Quiere decirse que lo primero que tiene que cambiar es el discurso político y comenzar a incluir mensajes que, además de remarcar la obligación humanitaria que tenemos con la inmigración, incluyan referencias directas a los problemas y las inquietudes de nuestra sociedad. ¿Debe hablarse de seguridad? Por supuesto, porque tan cierto es que los problemas de seguridad de la sociedad española no los provocan los inmigrantes, y mucho menos los menores inmigrantes, —esa patraña que abona Vox, de forma miserable—, como que hay barrios completos en grandes ciudades en los que el hacinamiento de inmigrantes, muchos de ellos ilegales, provoca esa sensación de inseguridad en los vecinos.
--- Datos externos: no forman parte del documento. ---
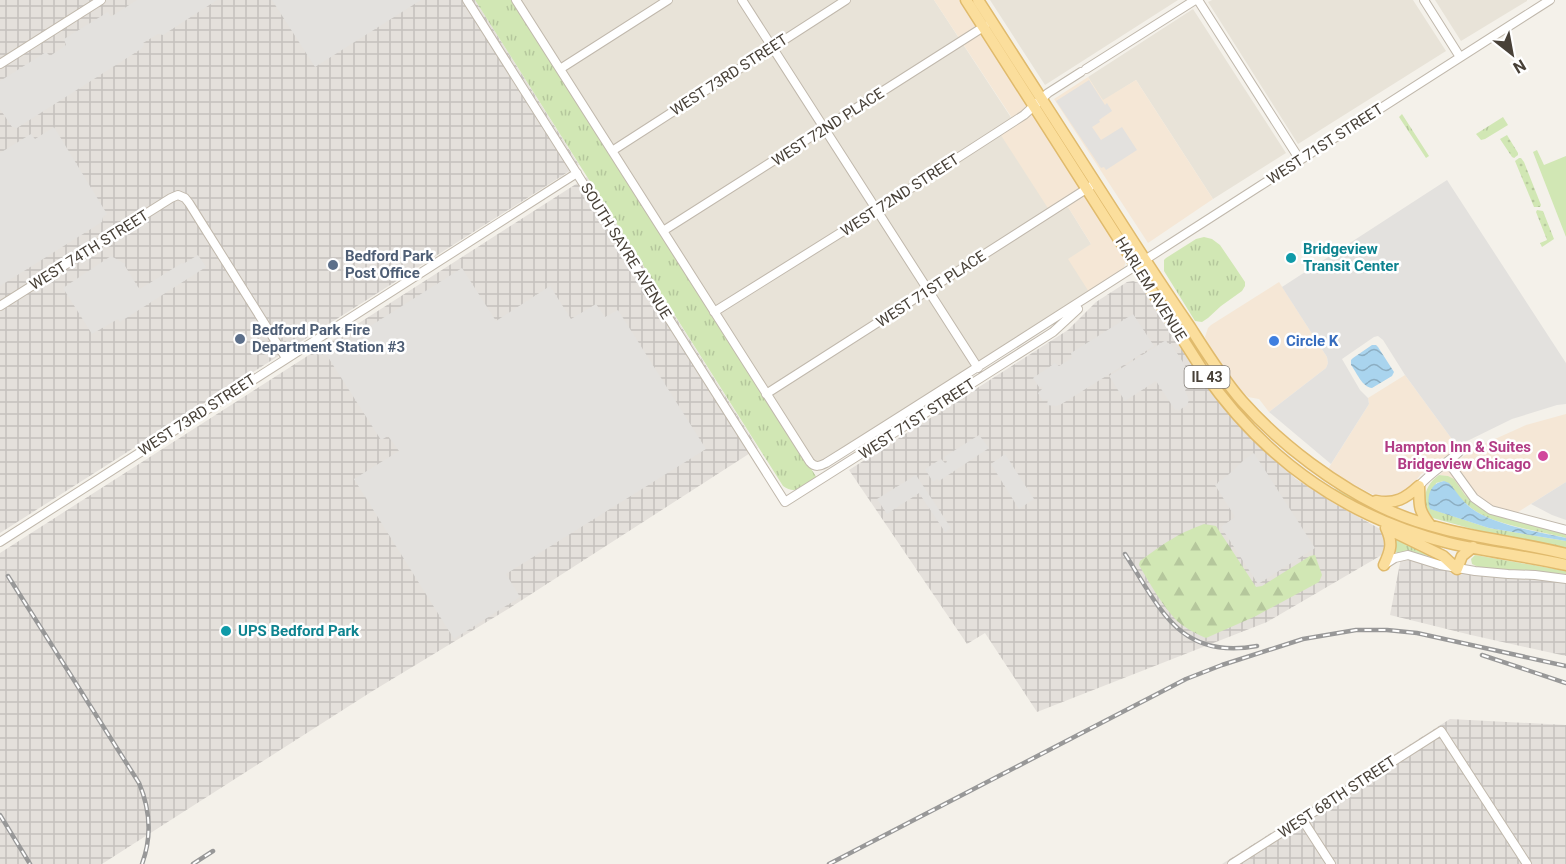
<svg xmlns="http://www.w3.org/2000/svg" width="1566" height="864" font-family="Roboto,sans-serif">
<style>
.residential{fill:#e8e3d8}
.commercial{fill:#f5e7d6}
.industrial{fill:url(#industrial-grid)}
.grass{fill:url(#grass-tufts)}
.forest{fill:url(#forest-firs)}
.garden{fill:url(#garden-dots)}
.pitch{fill:#d1e7b4}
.parking{fill:#e3e1de}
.water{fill:url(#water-waves)}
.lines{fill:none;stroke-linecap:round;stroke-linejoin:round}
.minor-casing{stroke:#c0b8ac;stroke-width:10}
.major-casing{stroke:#e0ba6c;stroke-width:13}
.minor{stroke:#fff;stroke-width:8}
.major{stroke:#fbde9c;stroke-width:10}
.rail-casing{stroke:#989898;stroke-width:4.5}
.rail{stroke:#fff;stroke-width:2;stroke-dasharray:7;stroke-linecap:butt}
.culture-dot{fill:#0f9aa8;stroke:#fff;stroke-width:2}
.service-dot{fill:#5c6f8a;stroke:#fff;stroke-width:2}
.shop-dot{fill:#3f7fe0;stroke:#fff;stroke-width:2}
.hotel-dot{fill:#d1479c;stroke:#fff;stroke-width:2}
.labels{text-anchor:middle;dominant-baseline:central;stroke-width:5;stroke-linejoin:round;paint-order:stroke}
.shield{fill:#fff;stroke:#7f7a74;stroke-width:1.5}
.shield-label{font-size:14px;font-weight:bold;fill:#484138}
.street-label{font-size:15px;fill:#484138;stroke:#fff}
.culture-label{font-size:15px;font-weight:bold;fill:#0d838f;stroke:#fff;text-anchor:start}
.service-label{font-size:15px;font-weight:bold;fill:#4e5e75;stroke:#fff;text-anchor:start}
.shop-label{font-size:15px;font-weight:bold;fill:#366cbe;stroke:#fff;text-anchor:start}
.hotel-label{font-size:15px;font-weight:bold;fill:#b23c85;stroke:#fff;text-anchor:end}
</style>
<defs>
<pattern id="industrial-grid" width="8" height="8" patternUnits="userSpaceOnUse" patternTransform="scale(1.5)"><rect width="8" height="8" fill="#e4e0db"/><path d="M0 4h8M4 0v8" fill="none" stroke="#c5c1bd"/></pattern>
<pattern id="grass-tufts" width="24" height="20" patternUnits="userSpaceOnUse" patternTransform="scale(1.5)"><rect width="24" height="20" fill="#d1e7b4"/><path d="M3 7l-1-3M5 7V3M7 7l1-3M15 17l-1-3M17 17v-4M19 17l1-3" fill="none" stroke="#b5c79c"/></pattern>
<pattern id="forest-firs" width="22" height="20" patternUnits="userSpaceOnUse" patternTransform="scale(1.5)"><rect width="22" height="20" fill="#d1e7b4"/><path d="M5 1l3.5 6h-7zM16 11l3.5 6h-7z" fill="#b5c79c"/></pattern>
<pattern id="garden-dots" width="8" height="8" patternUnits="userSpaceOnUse" patternTransform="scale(1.5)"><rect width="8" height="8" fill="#d1e7b4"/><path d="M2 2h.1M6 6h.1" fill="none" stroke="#b5c79c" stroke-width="1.8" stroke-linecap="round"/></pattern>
<pattern id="water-waves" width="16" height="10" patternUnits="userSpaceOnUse" patternTransform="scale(1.5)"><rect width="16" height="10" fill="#a9d4ee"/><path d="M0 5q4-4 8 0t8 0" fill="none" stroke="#8caec2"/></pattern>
</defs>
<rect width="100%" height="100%" fill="#f4f1ea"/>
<path class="residential" d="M521,0H934L1012,119L1053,216L1068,207L1091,244L1089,292L817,466Z
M990,0H1178L1045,85Z
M1212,0H1413L1446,51L1298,144L1208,2Z
M1435,0H1527V1L1461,41Z
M1193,9L1286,153L1213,199L1136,80L1103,101L1088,77Z"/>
<path class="commercial" d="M934,0H960L1126,260L1124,268L1089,292L1068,259L1091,244L1068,207L1053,216L997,129L1012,118Z
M1088,77L1103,100L1136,80L1213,199L1148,243L1054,99Z
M1279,282L1327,357L1328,363L1326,368L1269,412L1259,399L1248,397L1243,392L1220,363L1207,342L1205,337L1208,328L1211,325Z
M1405,375L1457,446L1448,455L1421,474L1410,488L1393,499L1378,497L1347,481L1328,469L1369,404L1368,398Z
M1566,414V482L1507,519L1485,511L1465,495L1448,476L1439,475L1473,449L1526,425Z"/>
<path class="industrial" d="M0,0H475L579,165L0,533Z
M587,177L758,448L508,609L371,692L102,864H0V553Z
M1133,281L1139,283L1144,287L1226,409L1260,445L1296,479L1335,504L1364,520L1398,539L1440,558L1480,568L1566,574V656L1471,635L1390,615L1404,542L1267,622L1037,712L985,633L967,644L849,470L1068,330L1096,302L1127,282Z
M1450,719L1566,725V864H1222Z"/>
<path class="grass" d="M475,0H513L817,478C806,485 796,496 783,486Z
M1402,114L1429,156L1426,158L1399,117Z
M1503,117L1508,125L1485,139L1481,140L1476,134Z
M1204,237L1212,239L1220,245L1235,267L1245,282V286L1242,291L1221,306L1208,318L1202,322L1195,321L1164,271V260L1166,258L1196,239Z
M1439,475L1448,476L1454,479L1465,495L1485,511L1507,519L1566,534V538C1540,531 1492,525 1471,508C1461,500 1453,490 1444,481L1436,483L1431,509L1489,528L1566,541V549L1501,537L1433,518C1419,506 1424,485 1439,475Z
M1333,488L1364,503L1566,558V561C1513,551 1458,545 1408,526C1381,516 1357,503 1332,490Z
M1398,539L1432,554L1431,557L1414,552L1397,553L1395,551L1396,540Z
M1475,555L1566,571V574L1480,568L1472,564L1471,559Z"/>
<path class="forest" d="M1204,524L1216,526L1256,587L1262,586L1310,556L1315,555L1322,575L1319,582L1256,616L1206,638C1197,634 1185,628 1177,621C1162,605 1150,584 1139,565L1140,561C1163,544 1177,534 1204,524Z"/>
<path class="garden" d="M1507,135L1518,153V155L1514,158L1512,157L1500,139Z
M1519,158H1521L1524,162L1541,205L1540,207H1534L1515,161Z
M1537,210L1543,211L1554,239L1542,247L1540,243L1547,240L1536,212Z"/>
<path class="pitch" d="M1537,150L1544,165L1566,156V237L1533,152Z"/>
<path class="parking" d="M137,0H217L163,35L158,34L143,43L144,45L141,49L17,128L12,127L0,109V81L46,52L50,56L66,45L64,39L108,12L110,16H112Z
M272,0H421L315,67Z
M1089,80L1105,105L1107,103L1112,111L1099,120L1100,122L1092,127L1101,140L1122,127L1137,150L1106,170L1104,167L1101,168L1056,101Z
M54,127L107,214L103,217L102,222L0,286V153L31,134L35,139Z
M1447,180L1566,363V404L1557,405L1512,419L1457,446L1405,375L1383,340L1378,336L1374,337L1342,359L1360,390L1368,398L1369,404L1331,464L1269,412L1326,368L1328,363L1327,357L1282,287Z
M198,255L206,267L120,322L118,319L92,334L63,288L111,256L125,264V266L138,287L140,289L182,263L183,264Z
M462,268L496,321L550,286L571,319L596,304L605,317L618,310L706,449L506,574L520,597L454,639L354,479L399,451L388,436L381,440L326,354Z
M1133,314L1154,346L1060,405L1055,406L1047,405L1048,399L1043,401L1038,393L1043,388L1042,387H1039L1033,378L1055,363L1059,366L1072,358L1071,353Z
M1166,340L1168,344H1171L1196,382L1185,390L1189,400L1187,405L1178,411L1177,409L1175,410L1156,381L1125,401L1109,376Z
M979,435L989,448L939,481L937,479L933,482L925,469L941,459L945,463L947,462L944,457Z
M1254,453L1315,548L1258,584L1221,527L1235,517L1215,485L1218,483V482L1228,475L1245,459Z
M1005,454L1034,499L1019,509L991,464Z
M916,475L951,528L945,532L919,493L887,514L877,499Z
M1566,482V520L1552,515L1531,504Z"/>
<path class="water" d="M1372,345H1376L1378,347L1394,372L1392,376L1372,388C1362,387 1357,373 1351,365V360L1353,358Z
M1444,481L1449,483C1456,491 1462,501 1471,508C1492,525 1540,532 1566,538V541L1489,528L1430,509C1426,497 1430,483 1444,481Z"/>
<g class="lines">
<g class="minor-casing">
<path id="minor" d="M467,0L785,502L1053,332L1078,309
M516,0L810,462C815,468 820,466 826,463C1068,311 1308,154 1550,0
M742,0L978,368
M1198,0L1300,160
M1424,0L1460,57
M0,64L101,0
M560,69L668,0
M1086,69L1195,0
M612,151L846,0
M663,231L985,26
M0,306L171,198L178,195L185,198L189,203L286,358
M714,312L877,210L1024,115L1048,93L1081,72
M766,394L1091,186
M1448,462L1474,498L1491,510L1566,530
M1419,486C1431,472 1446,464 1459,452
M0,542L577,173
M1384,565L1395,558L1408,555L1440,565L1475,571L1508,574L1535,575L1566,579
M1302,819L1331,864
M1232,864L1441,731L1527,864"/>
</g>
<g class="major-casing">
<path id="major" d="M966,0L1203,371C1263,458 1345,517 1449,543C1487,552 1527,556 1566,565
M978,0C1025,74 1073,147 1120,221C1143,257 1166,292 1190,327C1206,352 1222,378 1242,401C1281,445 1337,487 1390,511C1446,536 1507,539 1566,554
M1419,486C1420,505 1417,508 1430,525
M1376,501C1395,505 1406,498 1419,486
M1394,532L1443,556L1457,569L1462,556L1473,547
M1384,565C1391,550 1393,543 1386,528"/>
</g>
<use href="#minor" class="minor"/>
<use href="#major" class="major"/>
<g class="rail-casing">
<path id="rail" d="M1125,554C1161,610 1180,660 1257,646
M8,576L139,783C150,809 152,837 142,864
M1482,655L1566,683
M0,815L30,864
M193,864L213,851
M829,864L1186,679L1222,665L1303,639L1356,630H1387L1417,633L1566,666"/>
</g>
<use href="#rail" class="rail"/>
</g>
<g class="culture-dot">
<circle cx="1291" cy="258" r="6"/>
<circle cx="226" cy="631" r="6"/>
</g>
<g class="service-dot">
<circle cx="333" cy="265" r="6"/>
<circle cx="240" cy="339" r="6"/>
</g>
<circle class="shop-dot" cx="1274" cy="341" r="6"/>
<circle class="hotel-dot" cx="1543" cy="456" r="6"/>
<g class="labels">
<rect class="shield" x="1184.5" y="366" width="45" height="22" rx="4.5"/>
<g class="shield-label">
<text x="1207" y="377">IL 43</text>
</g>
<g class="street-label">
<text transform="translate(729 75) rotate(-33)">WEST 73RD STREET</text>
<text transform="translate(828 127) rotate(-33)">WEST 72ND PLACE</text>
<text transform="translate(1325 144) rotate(-33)">WEST 71ST STREET</text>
<text transform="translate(900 195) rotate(-33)">WEST 72ND STREET</text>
<text transform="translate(89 250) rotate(-32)">WEST 74TH STREET</text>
<text transform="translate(626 251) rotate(58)">SOUTH SAYRE AVENUE</text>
<text transform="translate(931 289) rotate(-33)">WEST 71ST PLACE</text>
<text transform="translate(1151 289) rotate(58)">HARLEM AVENUE</text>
<text transform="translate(197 415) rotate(-33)">WEST 73RD STREET</text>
<text transform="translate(917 419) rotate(-33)">WEST 71ST STREET</text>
<text transform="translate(1337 797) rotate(-33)">WEST 68TH STREET</text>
</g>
<g class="culture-label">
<text x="1303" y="249">Bridgeview<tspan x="1303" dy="17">Transit Center</tspan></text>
<text x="238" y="631">UPS Bedford Park</text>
</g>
<g class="service-label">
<text x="345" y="256">Bedford Park<tspan x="345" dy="17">Post Office</tspan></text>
<text x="252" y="330">Bedford Park Fire<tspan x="252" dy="17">Department Station #3</tspan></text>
</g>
<g class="shop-label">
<text x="1286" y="341">Circle K</text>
</g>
<g class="hotel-label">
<text x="1531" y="447">Hampton Inn &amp; Suites<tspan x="1531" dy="17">Bridgeview Chicago</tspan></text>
</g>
</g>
<g transform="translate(1512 54) rotate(149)" stroke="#ffffff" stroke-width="4.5" paint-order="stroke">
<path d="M0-4.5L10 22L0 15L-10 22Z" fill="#484138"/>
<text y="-9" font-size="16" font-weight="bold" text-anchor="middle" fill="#484138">N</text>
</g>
</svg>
¿También hay que hablar de identidad? Sin ninguna duda, de identidad cultural, identidad social, porque como dice Cándido Méndez, referente de sindicalismo y de socialismo, en España se está produciendo un peligroso deshilachamiento de identidad nacional, de rasgos comunes, de cohesión, y esa deriva provoca temores exponenciales con solo contemplar imágenes de llegada masiva de inmigrantes, como las producidas este verano.
¿Y de empleo, de futuro, de posteridad, también debemos hablar? Por supuesto, porque en el origen de todo malestar social está el empobrecimiento de una sociedad, como está ocurriendo en la española, que ya acumula más de dos décadas de caída progresiva de las rentas familiares. La comparación estadística con nosotros mismos, sin necesidad de compararnos con otros países, es terrible: la renta disponible per cápita de 2023 fue de 19.200 euros, una cifra idéntica a la de 2004, mientras que la inflación acumulada en ese periodo supera el 53 por ciento.
Sostienen los politólogos que determinadas posiciones ideológicas se mantienen hasta que las crisis las desbordan, con lo que si un partido político no es capaz de adaptarse a esos cambios, acaba sucumbiendo, desapareciendo. Líderes socialdemócratas de todo el mundo, como daneses y canadienses, que son los últimos referentes, están cambiando su discurso para incluir los aspectos que se ignoran, por incómodos o por simple dogmatismo. Es un gravísimo error. Por esa razón, ese último CIS de Tezanos tendría que leerlo el Gobierno español, como una advertencia de cómo se alimenta el racismo desde la izquierda.
El racismo no nace, se engendra. Y esa máxima de las sociedades de nuestro tiempo es, justamente, de la que nunca consigue enterarse la izquierda, sobre todo esta gauche divine que ocupa las direcciones políticas en la actualidad, esta izquierda de salón fabricadora de discursos endogámicos y sectarios. El racismo que debe preocuparnos es el que convierte a los barrios obreros de media Europa en bastiones de la extrema derecha, no el que habita en núcleos radicales de extrema derecha.